Posted by: Sagredo | Apr 11, 2008 9:52:19 PM
I read on another article that women tend to underestimate themselves. This finding fits in with that, because women who underestimate themselves are going to be soft bidders, and therefore going to have advantage in "bidding."
Posted by: MS | Apr 12, 2008 4:05:29 AM
"It is a truth universally acknowledged that ...."
...Jane Austen never married! She wrote those opening words, and was apparently too clever for the men in her vicinity.
Young men go out with women just to get laid and can often be maneuvred into marriage precisely because they don't give much thought to the possibility.
Now, a more profound question for those who are already married: If you don't want to commit adultery, is there any point in going to parties anymore?
Posted by: aguy109 | Apr 12, 2008 9:55:07 AM
Aguy, you are a deep reader indeed. Jane Austen, by the lights of this article, would have needed to be very "decisive" to have married, for she was plain and lacked a dowry, the latter being an asset the writer doesn't mention because the insights of the article are geared to today's world, when women bring earning power rather than a portion of their father's wealth to marriage. But maybe Jane was decisive about one important thing -- protecting her time on earth for writing rather than child-bearing, household management, and doing the bidding of a man who was her best prospect, not her soul-mate.
Long before Jane's time, women entered convents for this kind of freedom -- Hildegard of Bingen, Sor Juana, inter al.

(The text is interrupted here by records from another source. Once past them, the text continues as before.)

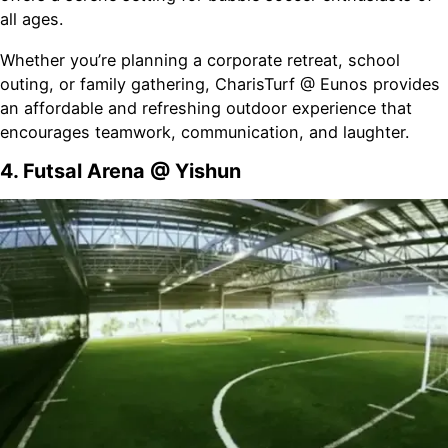
all ages.
Whether you’re planning a corporate retreat, school
outing, or family gathering, CharisTurf @ Eunos provides
an affordable and refreshing outdoor experience that
encourages teamwork, communication, and laughter.
4. Futsal Arena @ Yishun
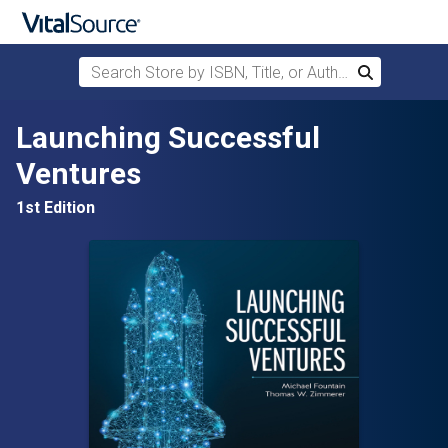
Search Store by ISBN, Title, or Author
Search
Skip to main content
Launching Successful
Ventures
1st Edition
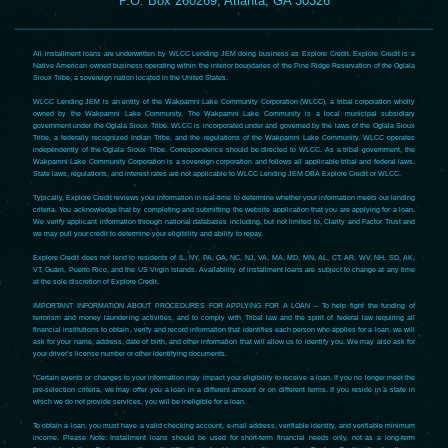
P.O. Box 260269, Atlanta, GA 30326
All installment loans are underwritten by WLCC Lending JEM doing business as Explore Credit. Explore Credit is a
Native American owned business operating within the interior boundaries of the Pine Ridge Reservation of the Oglala
Sioux Tribe, a sovereign nation located in the United States.
WLCC Lending JEM is an entity of the Wakpamni Lake Community Corporation (WLCC), a tribal corporation wholly
owned by the Wakpamni Lake Community. The Wakpamni Lake Community is a local municipal subsidiary
government under the Oglala Sioux Tribe. WLCC is incorporated under and governed by the laws of the Oglala Sioux
Tribe, a federally recognized Indian Tribe, and the regulations of the Wakpamni Lake Community. WLCC operates
independently of the Oglala Sioux Tribe. Correspondence should be directed to WLCC. As a tribal government, the
Wakpamni Lake Community Corporation is a sovereign corporation and follows all applicable tribal and federal laws.
State laws, regulations, and interest rates are not applicable to WLCC Lending JEM DBA Explore Credit or WLCC.
Typically, Explore Credit reviews your information in real-time to determine whether your information meets our lending
criteria. You acknowledge that by completing and submitting the website application that you are applying for a loan.
We verify applicant information through national databases including, but not limited to, Clarity and Factor Trust and
we may pull your credit to determine your eligibility and ability to repay.
Explore Credit does not lend to residents of IL, NY, PA, GA, NC, NJ, VA, MA, MD, MN, AL, CT, AR, WV, NH, SD, AK,
VT, Guam, Puerto Rico, and the US Virgin Islands. Availability of installment loans are subject to change at any time
at the sole discretion of Explore Credit.
IMPORTANT INFORMATION ABOUT PROCEDURES FOR APPLYING FOR A LOAN – To help fight the funding of
terrorism and money laundering activities, and to comply with Tribal law and the spirit of federal law requiring all
financial institutions to obtain, verify and record information that identifies each person who applies for a loan, we will
ask for your name, address, date of birth, and other information that will allow us to identify you. We may also ask for
your driver’s license number or other identifying documents.
*Certain events or changes to your information may impact your eligibility to receive a loan. If you no longer meet the
pre-selection criteria, we may offer you a loan in a different amount or on different terms. If you reside in a state in
which we do not provide services, you will be ineligible for a loan.
To obtain a loan, you must have a valid checking account, e-mail address, verifiable identity, and verifiable minimum
income. Please Note: Installment loans should be used for short-term financial needs only, not as a long-term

I was hoping the article would at least glancingly address why some women in the arts married not at all or married men of the patron class (Edna St. Vincent Millay, Angelica Kauffman) -- but it was after all an article about the marriage market, not about outliers.
Men in the arts, traditionally, need not be outliers -- they can marry managers, women whose egos are subordinate, and who make their life's work attending to minutiae too boring for the attention of the resident genius but necessary to his success.

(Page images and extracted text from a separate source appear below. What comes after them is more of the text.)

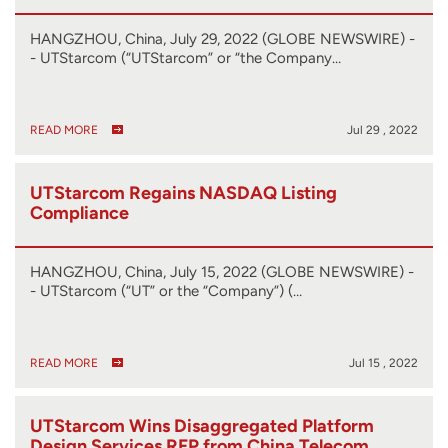
HANGZHOU, China, July 29, 2022 (GLOBE NEWSWIRE) -
- UTStarcom (“UTStarcom” or “the Company…
READ MORE
Jul 29 , 2022
UTStarcom Regains NASDAQ Listing
Compliance
HANGZHOU, China, July 15, 2022 (GLOBE NEWSWIRE) -
- UTStarcom (“UT” or the “Company”) (…
READ MORE
Jul 15 , 2022
UTStarcom Wins Disaggregated Platform
Design Services RFP from China Telecom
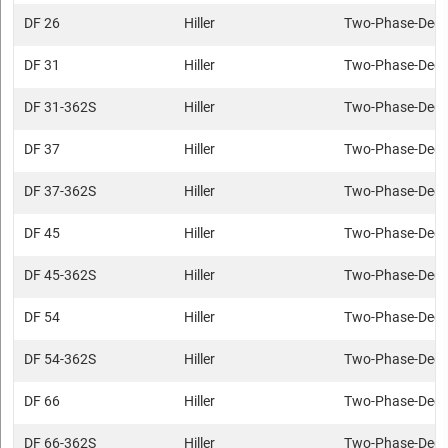
DF 26
Hiller
Two-Phase-Deca
DF 31
Hiller
Two-Phase-Deca
DF 31-362S
Hiller
Two-Phase-Deca
DF 37
Hiller
Two-Phase-Deca
DF 37-362S
Hiller
Two-Phase-Deca
DF 45
Hiller
Two-Phase-Deca
DF 45-362S
Hiller
Two-Phase-Deca
DF 54
Hiller
Two-Phase-Deca
DF 54-362S
Hiller
Two-Phase-Deca
DF 66
Hiller
Two-Phase-Deca
DF 66-362S
Hiller
Two-Phase-Deca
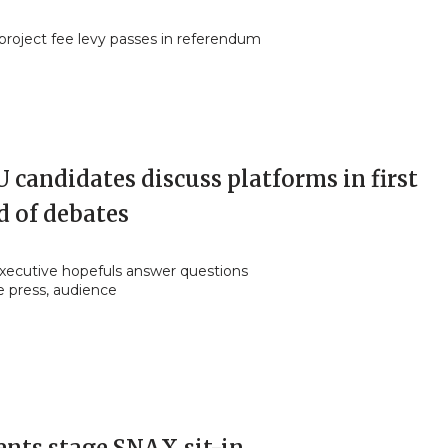
roject fee levy passes in referendum
candidates discuss platforms in first
d of debates
ecutive hopefuls answer questions
e press, audience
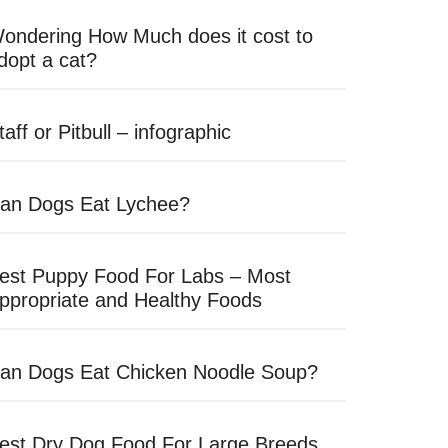
ondering How Much does it cost to
dopt a cat?
taff or Pitbull – infographic
an Dogs Eat Lychee?
est Puppy Food For Labs – Most
ppropriate and Healthy Foods
an Dogs Eat Chicken Noodle Soup?
est Dry Dog Food For Large Breeds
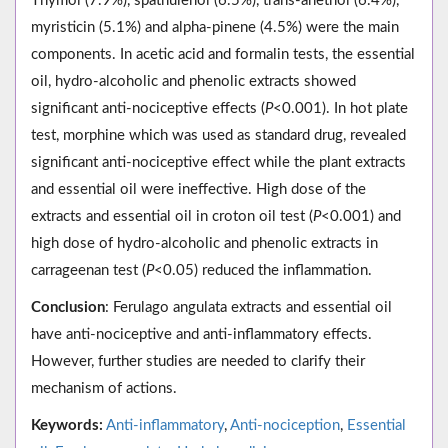
Thymol (7.9%), spathulenol (6.5%), trans-anethol (6.4%),
myristicin (5.1%) and alpha-pinene (4.5%) were the main
components. In acetic acid and formalin tests, the essential
oil, hydro-alcoholic and phenolic extracts showed
significant anti-nociceptive effects (
P
<0.001). In hot plate
test, morphine which was used as standard drug, revealed
significant anti-nociceptive effect while the plant extracts
and essential oil were ineffective. High dose of the
extracts and essential oil in croton oil test (
P
<0.001) and
high dose of hydro-alcoholic and phenolic extracts in
carrageenan test (
P
<0.05) reduced the inflammation.
Conclusion
: Ferulago angulata extracts and essential oil
have anti-nociceptive and anti-inflammatory effects.
However, further studies are needed to clarify their
mechanism of actions.
Keywords:
Anti-inflammatory
,
Anti-nociception
,
Essential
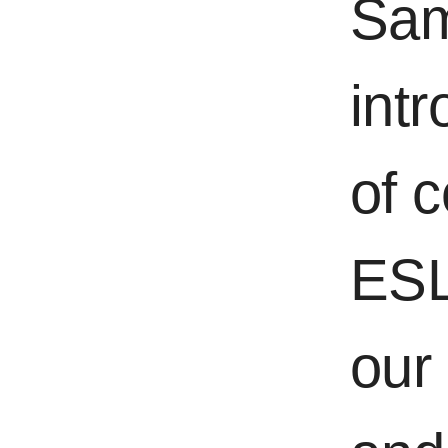
Sam
int
of 
ESL
our 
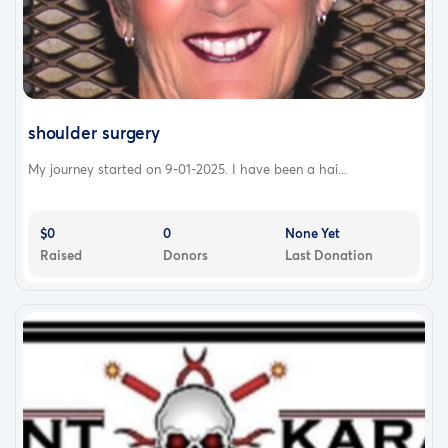
shoulder surgery
My journey started on 9-01-2025. I have been a hai...
$0
0
None Yet
Raised
Donors
Last Donation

And -- Jared and Sagredo -- you have probably seen the bumper sticker: It Takes a Hell of a Man to Beat No Man at All. Don't you imagine, even for the time it takes to consider it, that this is what highly attractive and confident women are thinking? They're not sitting around thinking, "What's the best I can do -- fast -- with the little I've got?" The point of the article is that decisive women with comparatively few other natural advantages are likelier to marry early, and reproduce. This prevents great-looking, high-earning and horribly intelligent people from marrying one another exclusively just as niftily as it does mousy people with tight lids on their potential. And this may be why we have a human race and not a super race trailed by a race of drones.

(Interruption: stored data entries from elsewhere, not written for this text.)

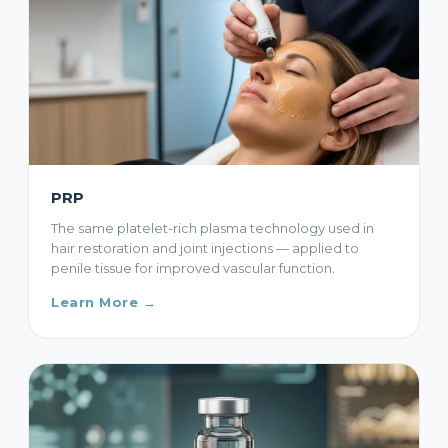
PRP
The same platelet-rich plasma technology used in
hair restoration and joint injections — applied to
penile tissue for improved vascular function.
Learn More →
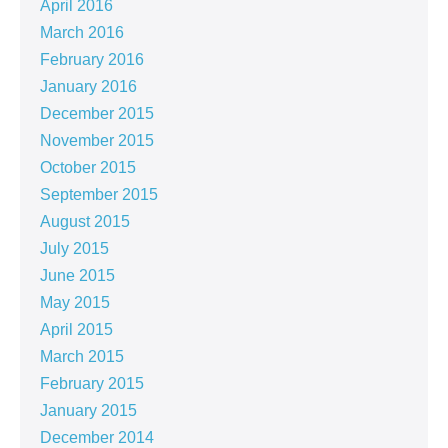
April 2016
March 2016
February 2016
January 2016
December 2015
November 2015
October 2015
September 2015
August 2015
July 2015
June 2015
May 2015
April 2015
March 2015
February 2015
January 2015
December 2014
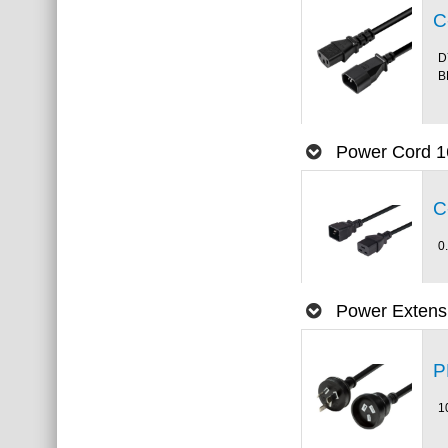
C
D
B
Power Cord 1
C
0
Power Extens
P
1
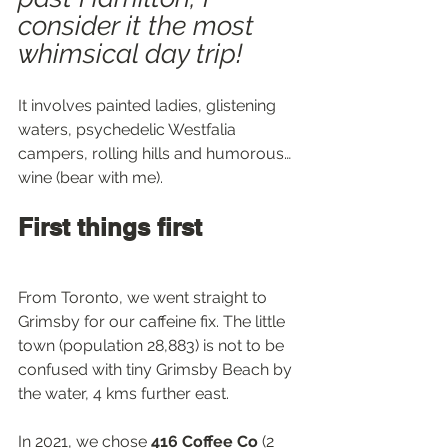
consider it the most 
whimsical day trip!
It involves painted ladies, glistening 
waters, psychedelic Westfalia 
campers, rolling hills and humorous… 
wine (bear with me).
First things first
From Toronto, we went straight to 
Grimsby for our caffeine fix. The little 
town (population 28,883) is not to be 
confused with tiny Grimsby Beach by 
the water, 4 kms further east.
In 2021, we chose 
416 Coffee Co
 (2 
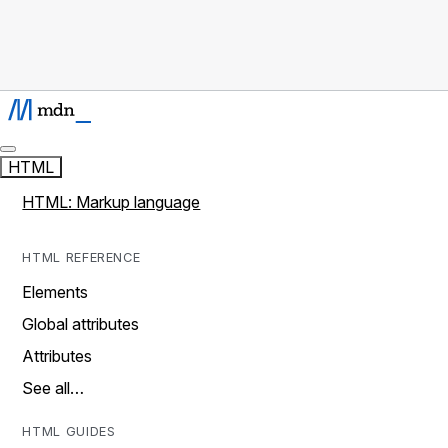
HTML
HTML: Markup language
HTML REFERENCE
Elements
Global attributes
Attributes
See all…
HTML GUIDES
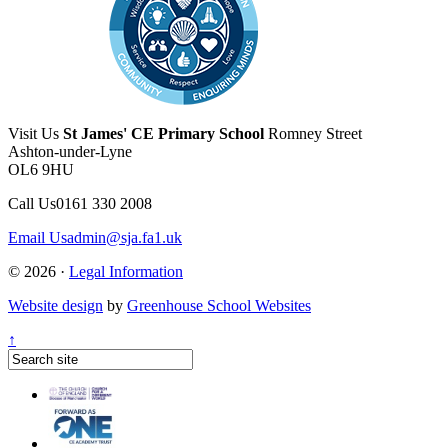
Visit Us
St James' CE Primary School
Romney Street
Ashton-under-Lyne
OL6 9HU
Call Us
0161 330 2008
Email Us
admin@sja.fa1.uk
© 2026 ·
Legal Information
Website design
by
Greenhouse School Websites
↑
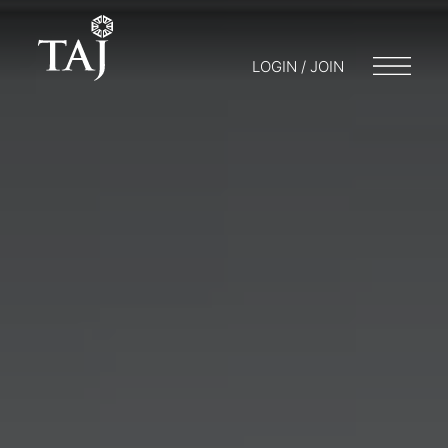
LOGIN / JOIN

Posted by: Elatia Harris | Apr 12, 2008 11:52:55 AM
Elatia,
My understanding from reading books on genetics is that people generally do marry partners of similar intelligence and therefore intelligence does get more concentrated over time. I think it is called "sexual selection". The implication is that the gap between the intelligent and the less intelligent will get wider. On the other hand, due to global mobility, the gap between races will eventually be eliminated. So perhaps, in the future, class divisions will increase while racial divisions decrease.
Posted by: Jared | Apr 12, 2008 12:35:34 PM
That's an interesting idea, Jared. We're already seeing an economic gap created by high-earning people who select one another, thus an indirect stimulus to generational poverty. And breeding is assortative -- just not if you're a really smart cute girl who waits too long from sheer confidence, the writer seems to be saying. In that event, just what did you select, huh? But an article like this, though it does not say so, offers yet another explanation for how nature is successfully pulling for a regression to the mean in the next generation, so that norms are safeguarded by certain behaviors that are the opposite of what they seem.